An exactly curl-free staggered semi-implicit finite volume scheme for a first order hyperbolic model of viscous flow with surface tension

TL;DR

This paper introduces a semi-implicit finite volume scheme for a hyperbolic two-phase flow model with surface tension and viscosity, ensuring curl-free properties and efficient handling of stiff source terms in low-Mach regimes.

Contribution

The paper develops a novel curl-free staggered semi-implicit finite volume method that preserves differential identities and efficiently solves stiff nonlinear source terms in two-phase flow models.

Findings

Exact preservation of curl constraints via compatible operators

Efficient semi-analytical integration of stiff source terms

Improved accuracy and efficiency in low-Mach number regimes

Abstract

In this paper, we present a semi-implicit numerical solver for a first order hyperbolic formulation of two-phase flow with surface tension and viscosity.

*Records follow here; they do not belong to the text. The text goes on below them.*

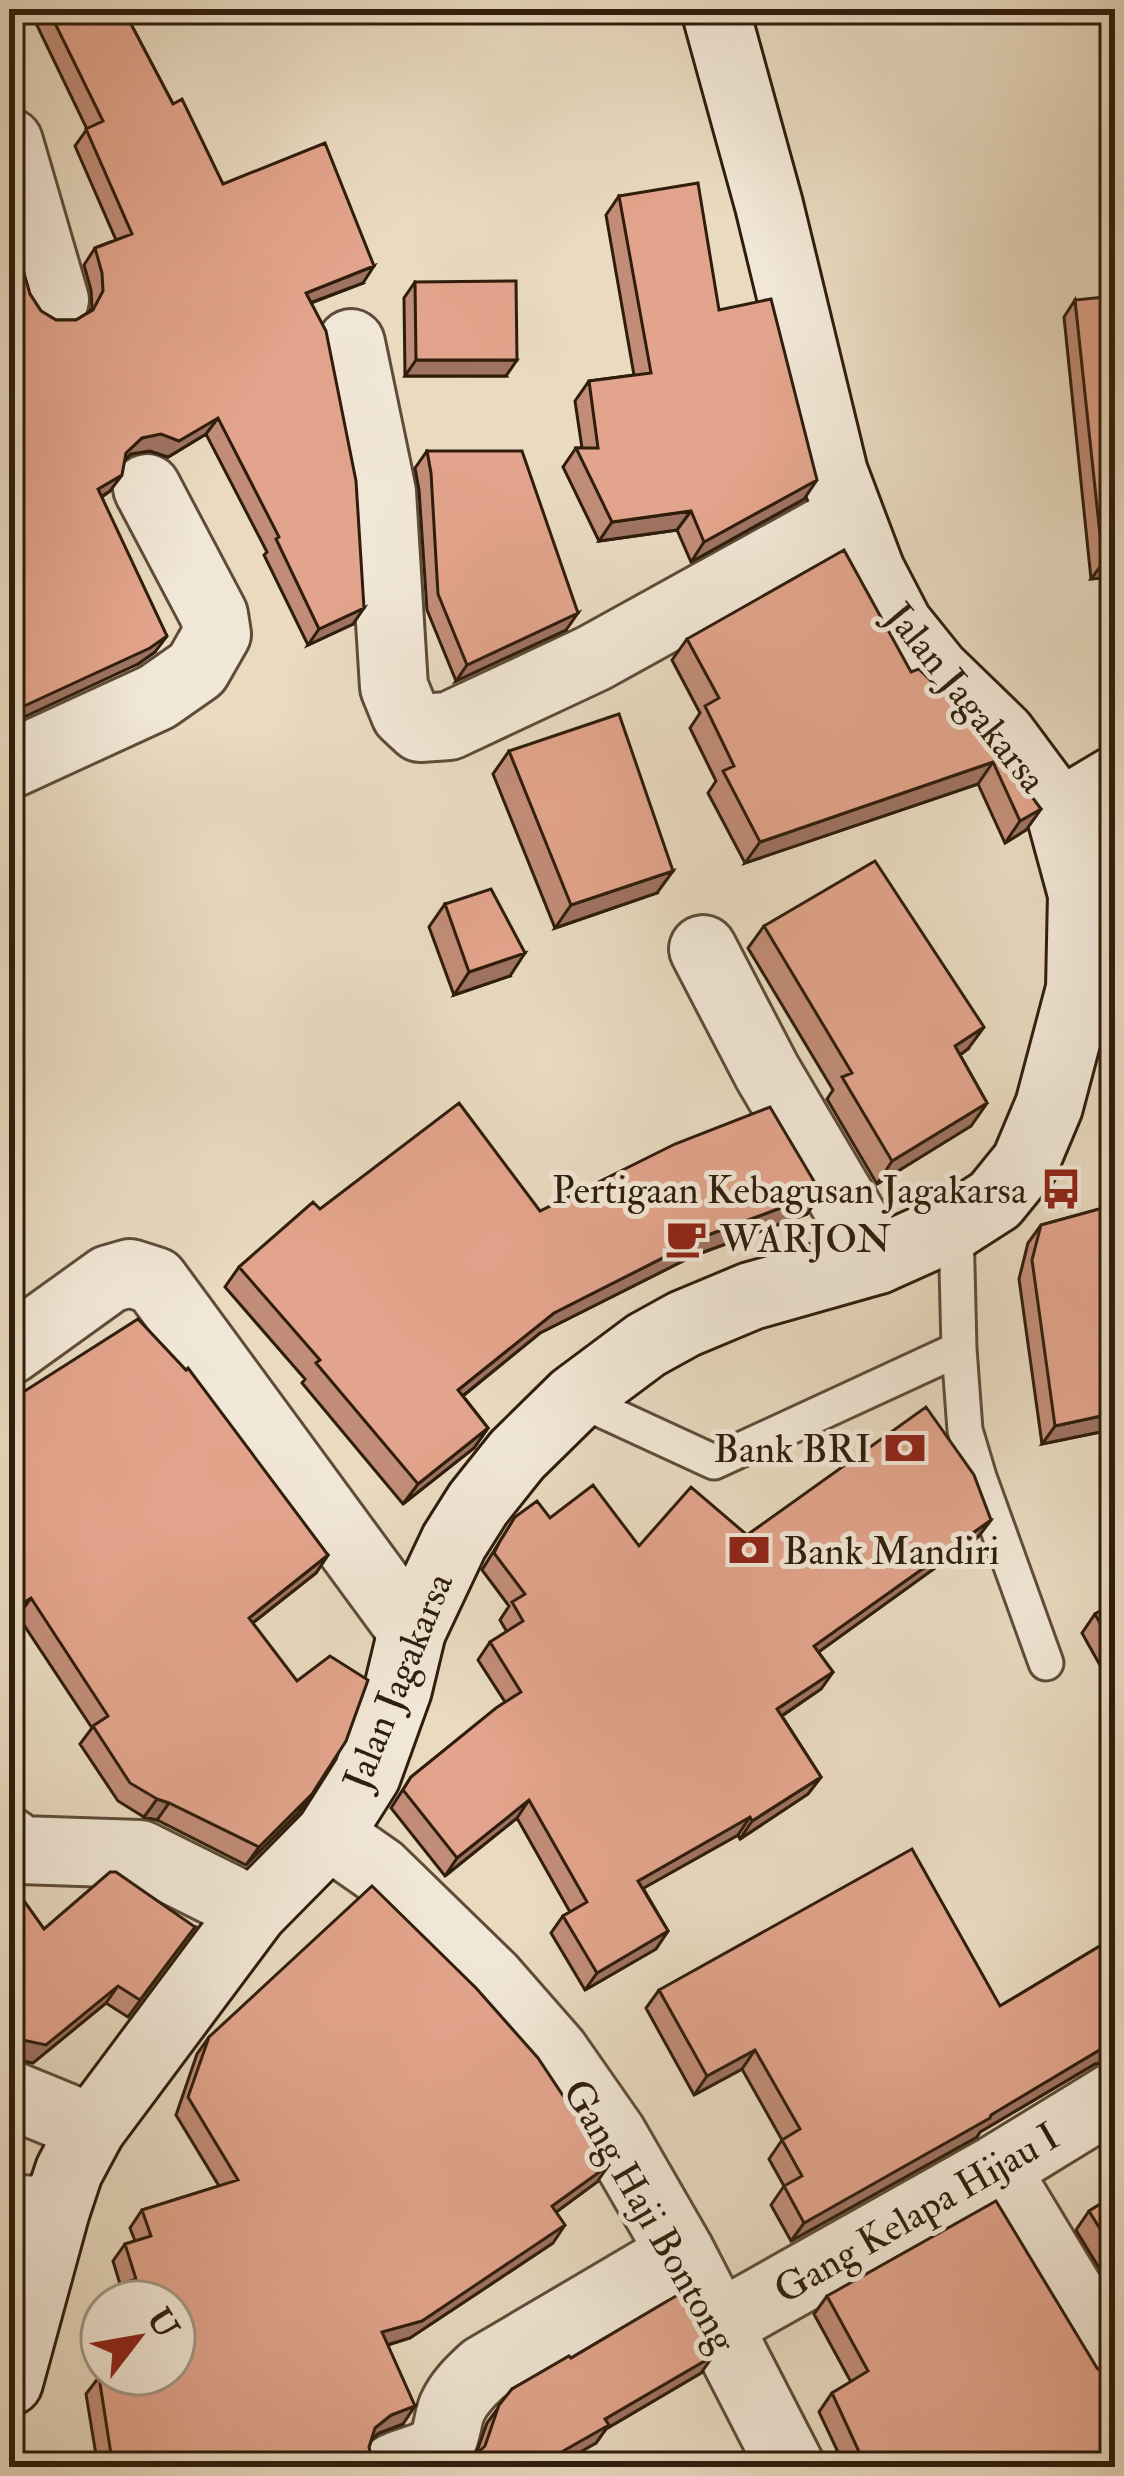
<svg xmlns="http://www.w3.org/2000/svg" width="1124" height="2476" font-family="'IM FELL Double Pica',serif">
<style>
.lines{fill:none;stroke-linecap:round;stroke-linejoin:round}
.service-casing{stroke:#5e4c39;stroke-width:39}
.minor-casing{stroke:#5e4c39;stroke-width:72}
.secondary-casing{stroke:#2f1d0c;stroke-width:72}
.service{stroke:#f1e7d6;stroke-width:33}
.minor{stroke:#f1e7d6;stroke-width:66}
.secondary{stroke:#f1e7d6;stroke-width:66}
.wall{fill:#c28d78;stroke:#2f1d0c;stroke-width:3}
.shaded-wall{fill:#9e7362;stroke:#2f1d0c;stroke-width:3}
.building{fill:#e2a48c;stroke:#2f1d0c;stroke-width:3}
.labels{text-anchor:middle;stroke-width:10;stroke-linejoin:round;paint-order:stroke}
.street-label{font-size:39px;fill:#2f1d0c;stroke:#f1e7d6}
.poi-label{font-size:39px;fill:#2f1d0c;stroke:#f1e7d6;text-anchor:end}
</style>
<rect width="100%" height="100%" fill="#e9dac0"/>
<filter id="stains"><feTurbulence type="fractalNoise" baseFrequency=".00167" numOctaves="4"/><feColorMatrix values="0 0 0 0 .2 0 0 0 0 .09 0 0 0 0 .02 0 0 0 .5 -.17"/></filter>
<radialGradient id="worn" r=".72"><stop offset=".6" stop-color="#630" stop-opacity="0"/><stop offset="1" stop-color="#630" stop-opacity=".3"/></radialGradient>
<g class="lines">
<g class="service-casing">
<path id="service" d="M956 1225 959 1349 965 1430 979 1477 1046 1663
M575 1398 714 1462 959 1349"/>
</g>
<g class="minor-casing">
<path id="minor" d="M9 142 55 300
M351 343 382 492 394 687 405 714 420 728 449 726 594 658 849 517
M9 765 157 697 197 669 217 634 214 615 147 488
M703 949 767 1072 878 1260
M9 1351 109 1279 130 1273 155 1281 412 1631
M329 1835 379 1870 491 1979 555 2052 613 2135 681 2253 791 2467
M9 1841 20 1850 140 1854 254 1911
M9 2094 92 2128
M996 2169 1115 2366
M9 2209 56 2210
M717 2326 996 2169 1115 2096
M394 2467C408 2460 428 2458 439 2446 448 2435 447 2420 452 2408 459 2392 471 2381 484 2369L681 2253"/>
</g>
<g class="secondary-casing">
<path id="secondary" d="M1060 813 1115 780
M9 2382 56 2210 69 2171 92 2128 254 1911 329 1835 367 1775 398 1689 412 1631 454 1542 478 1504 517 1455 575 1398 646 1345 684 1324 751 1296 878 1260 956 1225 995 1200 1025 1163 1049 1106 1080 989 1082 894 1060 813 1002 735 936 671 899 625 871 571 834 473 769 205 715 9"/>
</g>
<use href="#service" class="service"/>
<use href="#minor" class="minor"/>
<use href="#secondary" class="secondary"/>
</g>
<path class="wall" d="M33 9H123L173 104 223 184 363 283 311 303 353 624 308 645 264 555 267 552 206 434 168 457 150 451 131 454 125 460 110 491 102 497 155 652 138 664 30 294 41 311 56 320H76L89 312 92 308 91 290 84 265 95 248 116 240 75 146 87 129 31 13Z
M619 196 719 310 804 499 691 562 677 530 599 541 563 467 576 448H582L575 401 589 381 634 375 606 215Z
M415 282 506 376H405L404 298Z
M1075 300 1115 577 1091 579 1064 317Z
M427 451 566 630 456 681 427 610 419 490 415 468Z
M687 639 911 672 1041 809 1026 830 1005 843 978 784 745 863 708 793 716 781 690 728 700 713 672 660Z
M509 751 657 893 555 928 493 774Z
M445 904 510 976 454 995 429 927Z
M764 926 968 1049 960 1055 987 1103 971 1126 877 1184 827 1099 833 1090 748 948Z
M1115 1180V1429L1042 1444 1019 1279 1028 1243 1041 1225 1100 1209Z
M821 1193 807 1214 693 1256 540 1333 463 1396 488 1428 474 1448 403 1504 302 1383 305 1379 225 1287 239 1267 320 1209 540 1211Z
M9 1401 328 1555 316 1573 253 1623 312 1794 299 1812 246 1865 157 1820 144 1817 118 1801 80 1744 92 1728 18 1616Z
M515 1517 550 1518 639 1546 747 1535 991 1520 978 1537 818 1652 833 1672 821 1689 782 1716 821 1777 808 1794 740 1839 738 1835 643 1888 668 1931 656 1949 585 1990 551 1933 563 1916 570 1912 517 1818 445 1876 391 1808 411 1777 505 1702 478 1660 490 1642 507 1632 500 1620 509 1606 482 1570Z
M1115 1603V1692L1082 1633 1095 1614Z
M9 1880 44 1929 195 1927 128 2017 106 2003 33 2063 9 2058Z
M1115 1937V2059L1095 2064 980 2132 977 2137 791 2241 771 2205 784 2186 769 2159 782 2140 742 2069 694 2095 646 2008 659 1990 1000 2006Z
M209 2037 597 2182 556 2212 553 2243 410 2338 388 2345 403 2424 379 2433 372 2439 369 2447 373 2467H98L86 2394 99 2377 174 2374V2302H107L120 2284 113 2261 125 2244 135 2241 130 2228 142 2210 219 2186 176 2115 197 2054Z
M1115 2195V2294L1076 2230 1089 2211Z
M827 2296 1097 2368 1111 2381 1115 2467H845L819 2412 832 2393 851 2382 814 2314Z
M571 2358 701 2373 606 2429 596 2443 476 2454 487 2423 512 2389Z"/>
<path class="shaded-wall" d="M374 266 363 283 294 309 306 293Z
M416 360H517L506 376H405Z
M218 418 206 434 168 457 150 451 131 454 115 469 126 453 142 438Z
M122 475 110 491 87 506 98 489Z
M817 480 804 499 691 562 704 542Z
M691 511 677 530 599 541 612 522Z
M1115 562V577L1091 579 1103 563Z
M364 608 353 624 308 645 319 629Z
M578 613 566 630 456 681 467 665Z
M167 636 155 652 138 664 9 724V713Z
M993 762 978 784 745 863 760 842Z
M1041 809 1026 830 1005 843 1020 821Z
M673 871 657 893 555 928 571 905Z
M525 953 510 976 454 995 469 972Z
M984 1027 968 1049 939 1069 955 1046Z
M987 1103 971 1126 877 1184 892 1161Z
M821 1193 807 1214 693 1256 540 1333 444 1411 458 1390 554 1313 708 1235Z
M1115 1413V1429L1042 1444 1055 1426Z
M488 1428 474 1448 403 1504 418 1484Z
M991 1520 978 1537 802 1664 814 1646Z
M328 1555 316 1573 236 1636 249 1618Z
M31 1598 18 1616 9 1622V1612Z
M833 1672 821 1689 765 1727 777 1709Z
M821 1777 808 1794 740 1839 752 1821Z
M312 1794 299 1812 246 1865 259 1847Z
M157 1799 169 1803 157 1820 144 1817Z
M529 1800 517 1818 445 1876 457 1858Z
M750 1817 738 1835 626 1898 638 1881Z
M668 1931 656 1949 585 1990 597 1973Z
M118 1986 106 2003 33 2063 9 2058V2042Z
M1115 2043V2059L1095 2064 980 2132 977 2137 791 2241 804 2223 1108 2045Z
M755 2050 742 2069 694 2095 707 2076Z
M609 2165 597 2182 540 2224 552 2206Z
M565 2225 553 2243 410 2338 370 2350 382 2332Z
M713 2356 701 2373 606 2429 596 2443 554 2467H535L605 2419Z
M415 2406 403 2424 379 2433 363 2446 375 2428 391 2415Z"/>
<path class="building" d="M48 9H123L173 104 182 99 223 184 325 143 374 266 306 293 326 331 356 481 364 608 319 629 276 539 279 537 218 418 179 441 161 434 142 438 126 453 122 475 98 489 167 636 150 648 9 713V221L30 294 41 311 56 320H76L93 310 103 291 102 273 95 248 132 234 86 129 103 121Z
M698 183 719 310 771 299 817 480 704 542 691 511 612 522 576 448H598L589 381 651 373 619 196Z
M516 281 517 360H416L415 282Z
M1115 296V562L1103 563 1075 300Z
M427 451H522L578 613 467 665 438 594 431 473Z
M844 550 911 672 919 669 989 738 1041 809 1020 821 993 762 760 842 723 771 734 766 705 706 719 698 687 639Z
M619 714 673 871 571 905 509 751Z
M875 861 984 1027 955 1046 987 1103 892 1161 842 1077 852 1073 764 926Z
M491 889 525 953 469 972 445 904Z
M459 1103 540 1211 675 1144 770 1107 821 1193 708 1235 554 1313 458 1390 488 1428 418 1484 316 1363 320 1360 239 1267 313 1202 320 1209Z
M1115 1186V1413L1055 1426 1032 1260 1041 1225 1103 1208Z
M138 1319 186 1370 188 1368 328 1555 249 1618 297 1681 330 1656 368 1680 346 1741 312 1794 259 1847 169 1803 157 1799 130 1783 93 1726 108 1716 31 1598 9 1612V1401Z
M926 1407 974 1475 991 1520 814 1646 833 1672 777 1709 821 1777 752 1821 750 1817 638 1881 668 1931 597 1973 563 1916 587 1902 529 1800 457 1858 403 1790 411 1777 496 1708 521 1692 490 1642 523 1621 512 1602 525 1594 494 1553 499 1543 515 1517 537 1501 550 1518 593 1485 639 1546 691 1487 747 1535Z
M1115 1603V1650L1095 1614Z
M912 1849 1000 2006 1115 1937V2043L1108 2045 991 2115 990 2118 804 2223 784 2186 802 2176 782 2140 800 2129 755 2050 707 2076 659 1990Z
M110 1872H116L195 1927 140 2000 118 1986 46 2045 18 2039 9 2042V1880L44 1929Z
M372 1886 476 1988 538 2058 609 2165 552 2206 565 2225 422 2321 382 2332 415 2406 391 2415 375 2428 369 2447 373 2467H113L99 2377 105 2374H174V2302H124L119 2285 136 2279 125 2244 151 2236 142 2210 238 2180 188 2097 209 2037Z
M1115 2195V2253L1089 2211Z
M996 2201 1097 2368 1111 2381 1115 2382V2467H866L832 2393 868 2371 827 2296Z
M681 2293 713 2356 605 2419 609 2425 535 2467H462L485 2446 499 2405 512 2389 569 2356 571 2358Z"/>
<defs>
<g id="bus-bare" transform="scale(3.24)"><path d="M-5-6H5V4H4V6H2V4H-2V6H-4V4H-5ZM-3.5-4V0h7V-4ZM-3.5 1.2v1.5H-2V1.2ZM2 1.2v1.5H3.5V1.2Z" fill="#8f2418" stroke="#f1e7d6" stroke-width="2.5" paint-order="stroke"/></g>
<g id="cafe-bare" transform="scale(3.24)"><path d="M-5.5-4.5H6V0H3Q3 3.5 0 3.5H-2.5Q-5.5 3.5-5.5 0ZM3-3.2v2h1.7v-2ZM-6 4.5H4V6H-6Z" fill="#8f2418" stroke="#f1e7d6" stroke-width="2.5" paint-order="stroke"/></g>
<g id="bank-bare" transform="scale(3.24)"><path d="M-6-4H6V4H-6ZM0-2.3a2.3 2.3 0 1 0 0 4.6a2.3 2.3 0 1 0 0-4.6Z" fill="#8f2418" stroke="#f1e7d6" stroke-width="2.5" paint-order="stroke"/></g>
</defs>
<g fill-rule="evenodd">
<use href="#bus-bare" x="1061" y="1189"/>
<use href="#cafe-bare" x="686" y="1238"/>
<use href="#bank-bare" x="905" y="1448"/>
<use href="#bank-bare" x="749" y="1550"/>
</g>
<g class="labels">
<g class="street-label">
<text transform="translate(967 697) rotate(51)" y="14">Jalan Jagakarsa</text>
<text transform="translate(397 1681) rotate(-68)" y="14">Jalan Jagakarsa</text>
<text transform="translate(916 2212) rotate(-30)" y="14">Gang Kelapa Hijau I</text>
<text transform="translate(651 2215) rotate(60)" y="14">Gang Haji Bontong</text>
</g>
<g class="poi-label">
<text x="1027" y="1203">Pertigaan Kebagusan Jagakarsa</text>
<text x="720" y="1252" text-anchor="start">WARJON</text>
<text x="871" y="1462">Bank BRI</text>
<text x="783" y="1564" text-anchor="start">Bank Mandiri</text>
</g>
</g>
<rect width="1124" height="2476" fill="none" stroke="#e9dac0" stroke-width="48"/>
<rect x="12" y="12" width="1100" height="2452" fill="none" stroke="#2f1d0c" stroke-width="6"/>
<rect x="24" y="24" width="1076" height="2428" fill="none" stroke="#2f1d0c" stroke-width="3"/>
<g transform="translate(138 2338) rotate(59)"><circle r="57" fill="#f1e7d6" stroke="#a39685" stroke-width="3"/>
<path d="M0-9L21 45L0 30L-21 45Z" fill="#8f2418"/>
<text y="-18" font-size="33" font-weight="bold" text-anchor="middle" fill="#2f1d0c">U</text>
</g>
<rect width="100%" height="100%" filter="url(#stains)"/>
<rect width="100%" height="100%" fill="url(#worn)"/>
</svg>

The numerical method addresses several complexities presented by the PDE system in consideration: (i) The presence of involution constraints of curl type in the governing equations requires explicit enforcement of the zero-curl property of certain vector fields (an interface field and a distortion field); the problem is eliminated entirely by adopting a set of compatible curl and gradient discrete differential operators on a staggered grid, allowing to preserve the Schwartz identity of cross-derivatives exactly. (ii) The evolution equations feature highly nonlinear stiff algebraic source terms which are used for the description of viscous interactions as emergent behaviour of an elasto-plastic solid in the stiff strain relaxation limit; such source terms are reliably integrated with an efficient semi-analytical technique. (iii) In the low-Mach number regime, standard explicit Godunov-type schemes lose efficiency and accuracy; the issue is addressed by means of a simple semi-implicit, pressure-based, split treatment of acoustic and non-acoustic waves, again using staggered grids that recover the implicit solution for a single scalar field (the pressure) through a sequence of symmetric-positive definite linear systems that can be efficiently solved via the conjugate gradient method.